## INSTRUCTIONS TO FOLLOW
All lines holding the word "Graph" should be located in the records and copied.

Stored items from a collection
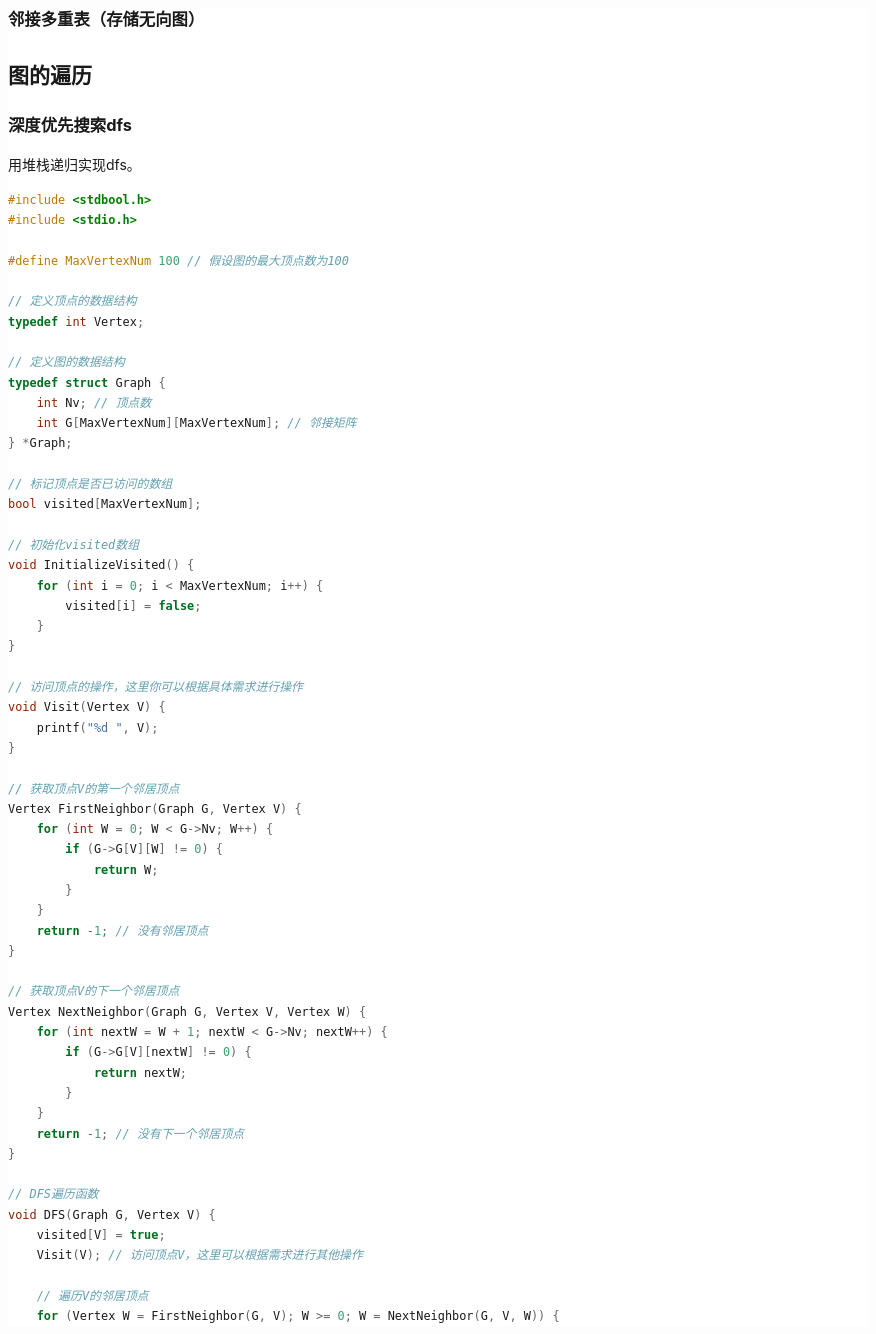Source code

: ### 邻接多重表（存储无向图）

## 图的遍历
### 深度优先搜索dfs
用堆栈递归实现dfs。
```C++
#include <stdbool.h>
#include <stdio.h>

#define MaxVertexNum 100 // 假设图的最大顶点数为100

// 定义顶点的数据结构
typedef int Vertex;

// 定义图的数据结构
typedef struct Graph {
    int Nv; // 顶点数
    int G[MaxVertexNum][MaxVertexNum]; // 邻接矩阵
} *Graph;

// 标记顶点是否已访问的数组
bool visited[MaxVertexNum];

// 初始化visited数组
void InitializeVisited() {
    for (int i = 0; i < MaxVertexNum; i++) {
        visited[i] = false;
    }
}

// 访问顶点的操作，这里你可以根据具体需求进行操作
void Visit(Vertex V) {
    printf("%d ", V);
}

// 获取顶点V的第一个邻居顶点
Vertex FirstNeighbor(Graph G, Vertex V) {
    for (int W = 0; W < G->Nv; W++) {
        if (G->G[V][W] != 0) {
            return W;
        }
    }
    return -1; // 没有邻居顶点
}

// 获取顶点V的下一个邻居顶点
Vertex NextNeighbor(Graph G, Vertex V, Vertex W) {
    for (int nextW = W + 1; nextW < G->Nv; nextW++) {
        if (G->G[V][nextW] != 0) {
            return nextW;
        }
    }
    return -1; // 没有下一个邻居顶点
}

// DFS遍历函数
void DFS(Graph G, Vertex V) {
    visited[V] = true;
    Visit(V); // 访问顶点V，这里可以根据需求进行其他操作

    // 遍历V的邻居顶点
    for (Vertex W = FirstNeighbor(G, V); W >= 0; W = NextNeighbor(G, V, W)) {
```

## ANSWER
typedef struct Graph {
} *Graph;
Vertex FirstNeighbor(Graph G, Vertex V) {
Vertex NextNeighbor(Graph G, Vertex V, Vertex W) {
void DFS(Graph G, Vertex V) {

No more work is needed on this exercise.